Jenny McCune - Ast. Prof. Dept. of 
Biological Sciences,
University of Lethbridge, AB
The lead author of the study, Prof. Jenny McCune (l.) told PinP in an e-mail, "We did not measure the effect of different pollutants on individual species. We need more research to test the effects of specific contaminants on individual species at risk. We simply measured the potential for species to come into contact with different types of pollution based on the geographical overlap between sources of pollution and the known ranges of species at risk.

"The eastern prairies (MB and eastern SK) have sources of all 6 categories of pollution ( as defined by the International Union for the Conservation of Nature): household sewage and urban waste water, industrial and agricultural effluents, garbage and solid waste, air-borne pollutants, and excess energy"

The authors of the study, recently published in the journal, Facets, hope this new information will help us better understand just how much endangered wildlife are threatened, and where to go from here.



Other research only confirms the worst fears.

The Bakken formation (above) is a major oil deposit straddling
two provinces and three states. US Geological Survey.

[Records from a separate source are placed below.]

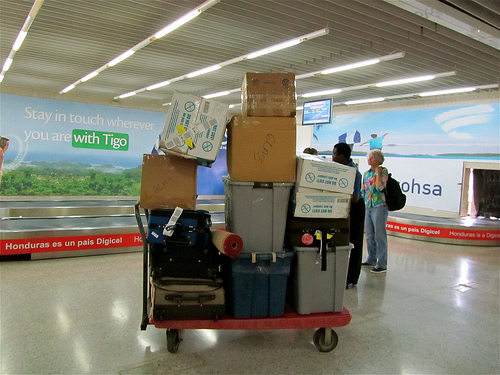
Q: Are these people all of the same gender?
A: No, they are both male and female.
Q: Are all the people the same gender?
A: No, they are both male and female.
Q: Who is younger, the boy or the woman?
A: The boy is younger than the woman.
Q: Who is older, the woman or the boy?
A: The woman is older than the boy.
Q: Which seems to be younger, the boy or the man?
A: The boy is younger than the man.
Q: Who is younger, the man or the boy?
A: The boy is younger than the man.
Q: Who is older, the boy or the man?
A: The man is older than the boy.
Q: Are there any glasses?
A: No, there are no glasses.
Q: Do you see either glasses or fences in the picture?
A: No, there are no glasses or fences.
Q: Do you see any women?
A: Yes, there is a woman.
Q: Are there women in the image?
A: Yes, there is a woman.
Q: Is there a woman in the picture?
A: Yes, there is a woman.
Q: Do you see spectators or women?
A: Yes, there is a woman.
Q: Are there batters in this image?
A: No, there are no batters.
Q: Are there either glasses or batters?
A: No, there are no batters or glasses.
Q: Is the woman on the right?
A: Yes, the woman is on the right of the image.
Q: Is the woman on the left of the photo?
A: No, the woman is on the right of the image.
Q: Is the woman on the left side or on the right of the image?
A: The woman is on the right of the image.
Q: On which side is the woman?
A: The woman is on the right of the image.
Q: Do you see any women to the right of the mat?
A: Yes, there is a woman to the right of the mat.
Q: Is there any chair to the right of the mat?
A: No, there is a woman to the right of the mat.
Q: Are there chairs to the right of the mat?
A: No, there is a woman to the right of the mat.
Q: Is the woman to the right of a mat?
A: Yes, the woman is to the right of a mat.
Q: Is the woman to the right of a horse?
A: No, the woman is to the right of a mat.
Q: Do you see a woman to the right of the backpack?
A: No, the woman is to the left of the backpack.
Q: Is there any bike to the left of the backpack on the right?
A: No, there is a woman to the left of the backpack.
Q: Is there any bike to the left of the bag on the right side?
A: No, there is a woman to the left of the backpack.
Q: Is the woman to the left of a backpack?
A: Yes, the woman is to the left of a backpack.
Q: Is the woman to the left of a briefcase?
A: No, the woman is to the left of a backpack.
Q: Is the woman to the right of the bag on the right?
A: No, the woman is to the left of the backpack.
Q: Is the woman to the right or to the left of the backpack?
A: The woman is to the left of the backpack.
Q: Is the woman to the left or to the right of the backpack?
A: The woman is to the left of the backpack.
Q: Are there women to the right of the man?
A: Yes, there is a woman to the right of the man.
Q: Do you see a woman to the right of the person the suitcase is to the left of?
A: Yes, there is a woman to the right of the man.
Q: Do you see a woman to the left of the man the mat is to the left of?
A: No, the woman is to the right of the man.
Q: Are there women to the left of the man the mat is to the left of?
A: No, the woman is to the right of the man.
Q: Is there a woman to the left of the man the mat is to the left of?
A: No, the woman is to the right of the man.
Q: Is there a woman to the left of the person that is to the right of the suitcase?
A: No, the woman is to the right of the man.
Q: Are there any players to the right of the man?
A: No, there is a woman to the right of the man.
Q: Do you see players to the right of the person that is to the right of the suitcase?
A: No, there is a woman to the right of the man.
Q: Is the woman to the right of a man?
A: Yes, the woman is to the right of a man.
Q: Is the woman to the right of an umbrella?
A: No, the woman is to the right of a man.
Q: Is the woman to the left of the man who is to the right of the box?
A: No, the woman is to the right of the man.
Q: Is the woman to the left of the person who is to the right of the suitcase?
A: No, the woman is to the right of the man.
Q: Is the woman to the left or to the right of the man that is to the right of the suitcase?
A: The woman is to the right of the man.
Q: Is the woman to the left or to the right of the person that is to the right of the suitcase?
A: The woman is to the right of the man.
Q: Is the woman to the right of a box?
A: Yes, the woman is to the right of a box.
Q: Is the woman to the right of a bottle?
A: No, the woman is to the right of a box.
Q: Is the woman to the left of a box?
A: No, the woman is to the right of a box.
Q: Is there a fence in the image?
A: No, there are no fences.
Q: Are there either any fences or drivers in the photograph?
A: No, there are no fences or drivers.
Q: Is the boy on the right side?
A: Yes, the boy is on the right of the image.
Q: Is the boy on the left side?
A: No, the boy is on the right of the image.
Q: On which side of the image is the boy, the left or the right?
A: The boy is on the right of the image.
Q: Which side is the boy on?
A: The boy is on the right of the image.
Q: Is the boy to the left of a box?
A: No, the boy is to the right of a box.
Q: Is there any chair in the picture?
A: No, there are no chairs.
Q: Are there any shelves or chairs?
A: No, there are no chairs or shelves.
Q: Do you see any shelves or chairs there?
A: No, there are no chairs or shelves.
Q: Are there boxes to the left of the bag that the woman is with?
A: Yes, there is a box to the left of the backpack.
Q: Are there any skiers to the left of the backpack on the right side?
A: No, there is a box to the left of the backpack.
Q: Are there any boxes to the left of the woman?
A: Yes, there is a box to the left of the woman.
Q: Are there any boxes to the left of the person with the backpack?
A: Yes, there is a box to the left of the woman.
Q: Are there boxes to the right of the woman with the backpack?
A: No, the box is to the left of the woman.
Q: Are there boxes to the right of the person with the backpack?
A: No, the box is to the left of the woman.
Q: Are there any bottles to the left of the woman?
A: No, there is a box to the left of the woman.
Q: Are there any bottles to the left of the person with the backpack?
A: No, there is a box to the left of the woman.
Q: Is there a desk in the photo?
A: No, there are no desks.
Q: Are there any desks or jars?
A: No, there are no desks or jars.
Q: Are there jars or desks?
A: No, there are no desks or jars.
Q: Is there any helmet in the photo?
A: No, there are no helmets.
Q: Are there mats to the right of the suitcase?
A: Yes, there is a mat to the right of the suitcase.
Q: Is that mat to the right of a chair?
A: No, the mat is to the right of the suitcase.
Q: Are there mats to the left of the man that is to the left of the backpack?
A: Yes, there is a mat to the left of the man.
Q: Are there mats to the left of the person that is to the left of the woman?
A: Yes, there is a mat to the left of the man.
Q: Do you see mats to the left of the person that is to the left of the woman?
A: Yes, there is a mat to the left of the man.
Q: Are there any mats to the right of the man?
A: No, the mat is to the left of the man.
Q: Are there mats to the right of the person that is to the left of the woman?
A: No, the mat is to the left of the man.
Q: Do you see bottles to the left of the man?
A: No, there is a mat to the left of the man.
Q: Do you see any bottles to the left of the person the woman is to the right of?
A: No, there is a mat to the left of the man.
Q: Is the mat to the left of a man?
A: Yes, the mat is to the left of a man.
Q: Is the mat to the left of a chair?
A: No, the mat is to the left of a man.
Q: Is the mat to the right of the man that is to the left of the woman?
A: No, the mat is to the left of the man.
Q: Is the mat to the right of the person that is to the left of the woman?
A: No, the mat is to the left of the man.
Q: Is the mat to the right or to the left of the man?
A: The mat is to the left of the man.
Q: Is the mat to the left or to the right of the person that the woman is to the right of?
A: The mat is to the left of the man.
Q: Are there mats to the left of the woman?
A: Yes, there is a mat to the left of the woman.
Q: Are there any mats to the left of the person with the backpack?
A: Yes, there is a mat to the left of the woman.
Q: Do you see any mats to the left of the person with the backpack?
A: Yes, there is a mat to the left of the woman.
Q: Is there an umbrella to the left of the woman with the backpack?
A: No, there is a mat to the left of the woman.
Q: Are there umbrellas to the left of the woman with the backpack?
A: No, there is a mat to the left of the woman.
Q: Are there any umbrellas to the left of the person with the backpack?
A: No, there is a mat to the left of the woman.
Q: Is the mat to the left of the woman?
A: Yes, the mat is to the left of the woman.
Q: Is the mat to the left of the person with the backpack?
A: Yes, the mat is to the left of the woman.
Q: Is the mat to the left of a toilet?
A: No, the mat is to the left of the woman.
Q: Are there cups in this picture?
A: No, there are no cups.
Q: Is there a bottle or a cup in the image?
A: No, there are no cups or bottles.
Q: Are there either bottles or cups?
A: No, there are no cups or bottles.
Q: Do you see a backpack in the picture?
A: Yes, there is a backpack.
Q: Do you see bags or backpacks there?
A: Yes, there is a backpack.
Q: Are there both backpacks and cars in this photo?
A: No, there is a backpack but no cars.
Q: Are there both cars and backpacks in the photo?
A: No, there is a backpack but no cars.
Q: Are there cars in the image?
A: No, there are no cars.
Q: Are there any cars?
A: No, there are no cars.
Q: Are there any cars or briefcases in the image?
A: No, there are no cars or briefcases.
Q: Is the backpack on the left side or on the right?
A: The backpack is on the right of the image.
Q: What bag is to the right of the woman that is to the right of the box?
A: The bag is a backpack.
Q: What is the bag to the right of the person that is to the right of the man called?
A: The bag is a backpack.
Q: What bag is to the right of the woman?
A: The bag is a backpack.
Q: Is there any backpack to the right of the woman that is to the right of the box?
A: Yes, there is a backpack to the right of the woman.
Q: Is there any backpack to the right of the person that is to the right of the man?
A: Yes, there is a backpack to the right of the woman.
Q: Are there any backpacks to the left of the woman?
A: No, the backpack is to the right of the woman.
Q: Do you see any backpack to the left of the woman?
A: No, the backpack is to the right of the woman.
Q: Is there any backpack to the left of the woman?
A: No, the backpack is to the right of the woman.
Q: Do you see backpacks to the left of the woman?
A: No, the backpack is to the right of the woman.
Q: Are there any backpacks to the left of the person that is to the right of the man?
A: No, the backpack is to the right of the woman.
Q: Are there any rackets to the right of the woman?
A: No, there is a backpack to the right of the woman.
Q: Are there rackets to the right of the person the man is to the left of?
A: No, there is a backpack to the right of the woman.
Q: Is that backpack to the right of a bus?
A: No, the backpack is to the right of a woman.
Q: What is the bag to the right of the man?
A: The bag is a backpack.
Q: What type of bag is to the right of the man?
A: The bag is a backpack.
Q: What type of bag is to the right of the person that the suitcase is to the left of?
A: The bag is a backpack.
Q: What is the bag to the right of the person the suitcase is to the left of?
A: The bag is a backpack.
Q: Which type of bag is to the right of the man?
A: The bag is a backpack.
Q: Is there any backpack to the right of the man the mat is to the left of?
A: Yes, there is a backpack to the right of the man.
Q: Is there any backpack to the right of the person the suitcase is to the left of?
A: Yes, there is a backpack to the right of the man.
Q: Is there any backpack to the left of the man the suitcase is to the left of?
A: No, the backpack is to the right of the man.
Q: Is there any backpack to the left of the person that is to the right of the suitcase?
A: No, the backpack is to the right of the man.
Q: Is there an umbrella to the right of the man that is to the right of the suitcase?
A: No, there is a backpack to the right of the man.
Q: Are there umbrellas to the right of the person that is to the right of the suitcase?
A: No, there is a backpack to the right of the man.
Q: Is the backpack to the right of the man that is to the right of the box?
A: Yes, the backpack is to the right of the man.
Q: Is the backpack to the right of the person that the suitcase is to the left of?
A: Yes, the backpack is to the right of the man.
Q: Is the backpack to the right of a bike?
A: No, the backpack is to the right of the man.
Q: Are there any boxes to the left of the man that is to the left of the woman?
A: Yes, there is a box to the left of the man.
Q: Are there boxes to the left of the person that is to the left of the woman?
A: Yes, there is a box to the left of the man.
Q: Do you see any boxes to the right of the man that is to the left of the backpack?
A: No, the box is to the left of the man.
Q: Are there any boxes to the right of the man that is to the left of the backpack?
A: No, the box is to the left of the man.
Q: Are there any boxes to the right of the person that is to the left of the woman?
A: No, the box is to the left of the man.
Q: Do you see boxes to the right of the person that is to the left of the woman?
A: No, the box is to the left of the man.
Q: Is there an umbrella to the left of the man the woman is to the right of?
A: No, there is a box to the left of the man.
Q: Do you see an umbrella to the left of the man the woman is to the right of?
A: No, there is a box to the left of the man.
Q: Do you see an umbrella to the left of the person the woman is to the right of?
A: No, there is a box to the left of the man.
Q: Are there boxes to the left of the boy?
A: Yes, there is a box to the left of the boy.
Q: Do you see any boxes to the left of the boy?
A: Yes, there is a box to the left of the boy.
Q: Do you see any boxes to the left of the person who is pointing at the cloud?
A: Yes, there is a box to the left of the boy.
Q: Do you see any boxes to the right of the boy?
A: No, the box is to the left of the boy.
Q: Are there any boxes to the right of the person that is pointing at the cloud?
A: No, the box is to the left of the boy.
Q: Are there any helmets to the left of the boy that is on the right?
A: No, there is a box to the left of the boy.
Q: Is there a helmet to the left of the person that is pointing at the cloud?
A: No, there is a box to the left of the boy.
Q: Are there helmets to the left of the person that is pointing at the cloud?
A: No, there is a box to the left of the boy.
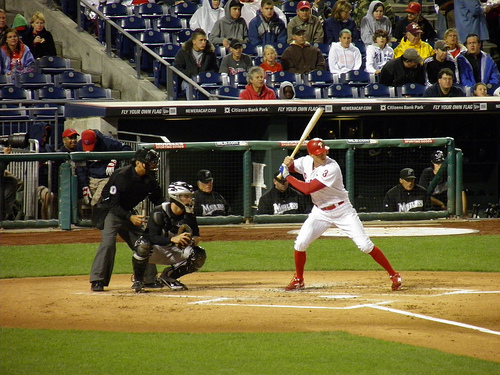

A study published last year in "Cogent Science," reminds us that the Bakken oilfield "overlaps with one of the largest areas for grassland birds in North America. Access to the oil is made possible by fracking and horizontal drilling, both controversial techniques which have been banned in other parts of the world. This paper illustrates that oil development is impacting species through habitat destruction, oil and noise pollution, invasive species and road infrastructure. Current wildlife policy in Saskatchewan is insufficient to protect species at risk in the Bakken formation."
The iconic Eastern meadowlark (Sturnella magna), a grasslands bird listed by 
COSEWIC as
"threatened" in Canada. A PinP photo.

Grassland birds are said to be the among the group most vulnerable to environmental pressures in all of North America.